---------- Document excerpt ----------

Splash Damage used 50 or 60 automatic weapons for ‘audio reference’

We all by now know that ‘games’ is big, big business with huge budgets, development costs and high returns on investment [with the AAA titles at least]. Splash Damage’s Paul Wedgwood gave us rare insight into the grandeur of the development process of making a big title, in a multi-topic interview with GamesIndustryBiz.

When discussing being a British studio and the pressure faced, as we hear every other week of studio’s closing, Wedgwood said about Splash Damage, that they have always been  “AAA or bust” and that “if you can go bust making boring, mediocre things, you might as well take the risk and go for something as brilliant as you can.”

---------- Material supplied ----------

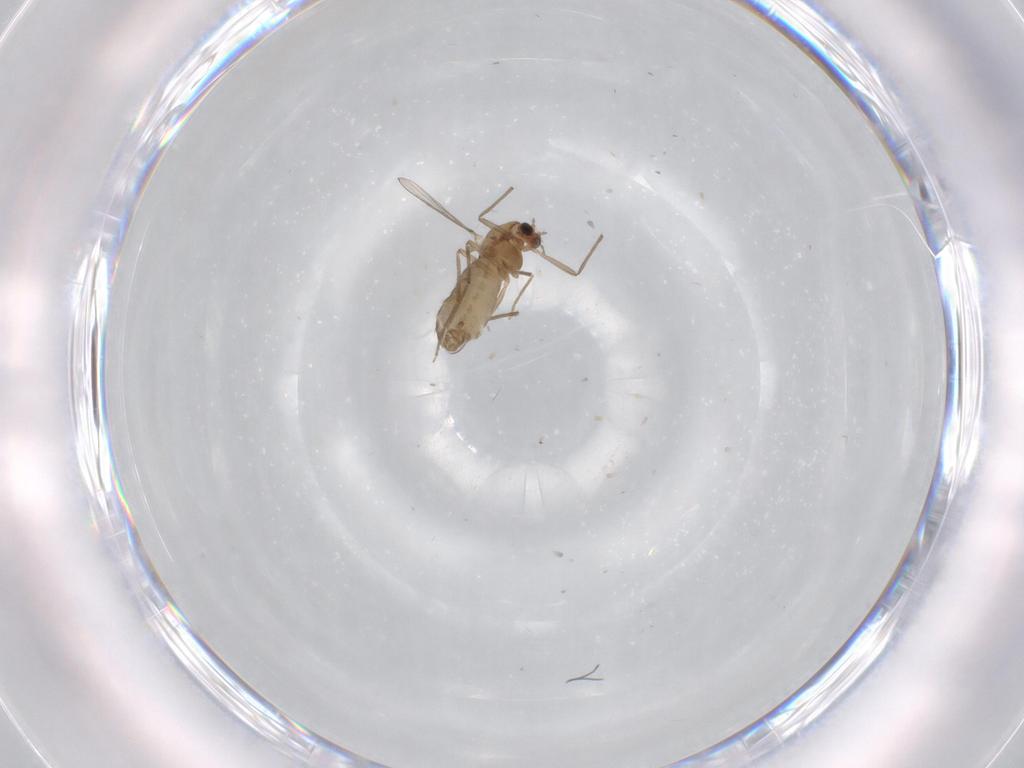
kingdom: Animalia
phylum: Arthropoda
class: Insecta
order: Diptera
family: Chironomidae
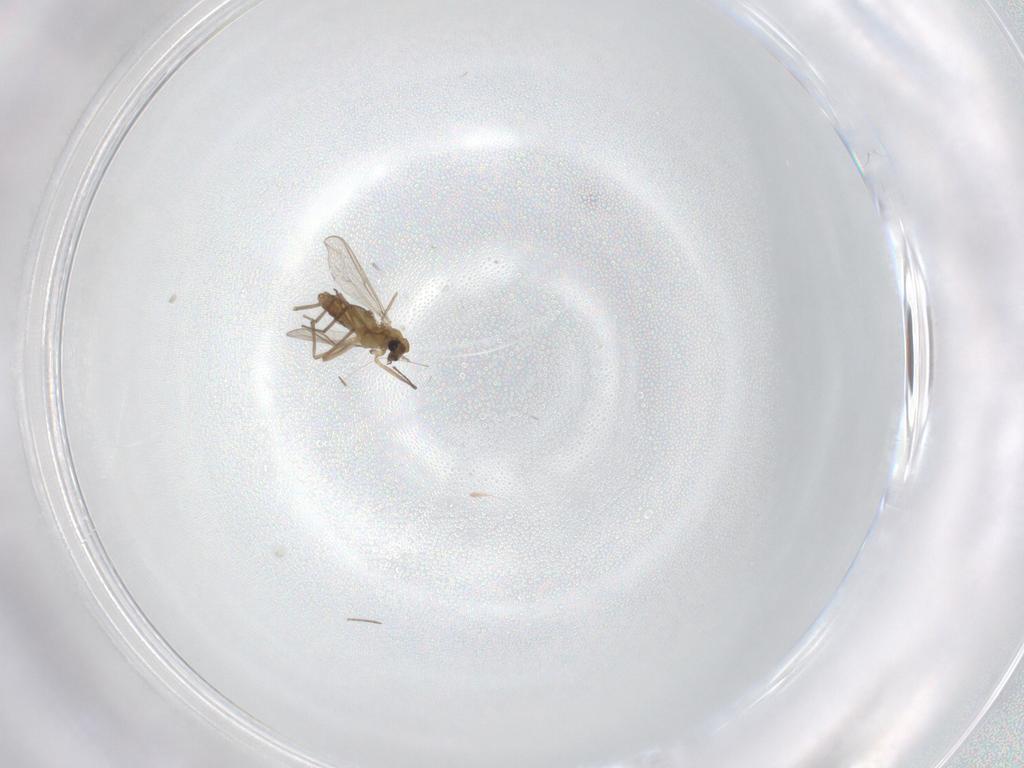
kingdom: Animalia
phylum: Arthropoda
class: Insecta
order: Diptera
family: Chironomidae
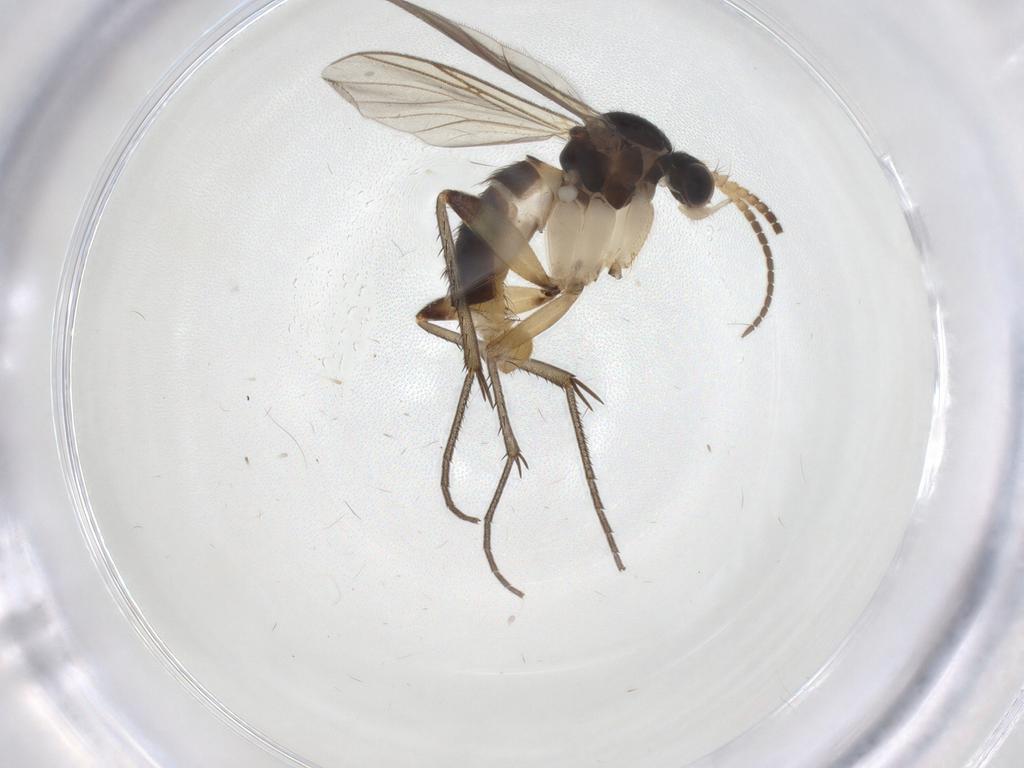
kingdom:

----------

§ Work to complete
1: Which outlet conducted the interview with Paul Wedgwood, according to the Splash Damage article?
2: Continue the article on Splash Damage's development process from the point where it stops.

§ Answers for this exercise
1: GamesIndustryBiz

2:
Wedgwood explained that with titles, “Nobody ever remembers how much it took or how much it cost, just whether it was any good or not,” and game development costing tens of millions of dollars to develop and produce. He revealed that the Splash Damage studio have been to a quarry in Nevada with “50 or 60 automatic weapons and 21 microphones, just to get reference for the way that we design our audio.” [For Brink we hope]

The studio have rented famous Shepperton sound stage and even been over to Prague to hire a philharmonic orchestra. Wedgwood explained that games have changed so much, but fundamentally “are about interaction, so you need a whole of that kind of glitz and razzmatazz to be able to make something really compelling.”

“And I guess that’s part of what makes a game triple-A or blockbuster. But at the end of the day, if it’s rubbish it’s rubbish,” Wedgwood added.

It is amazing to get insight into just how ‘big’ studios go to bring us a AAA… amazing!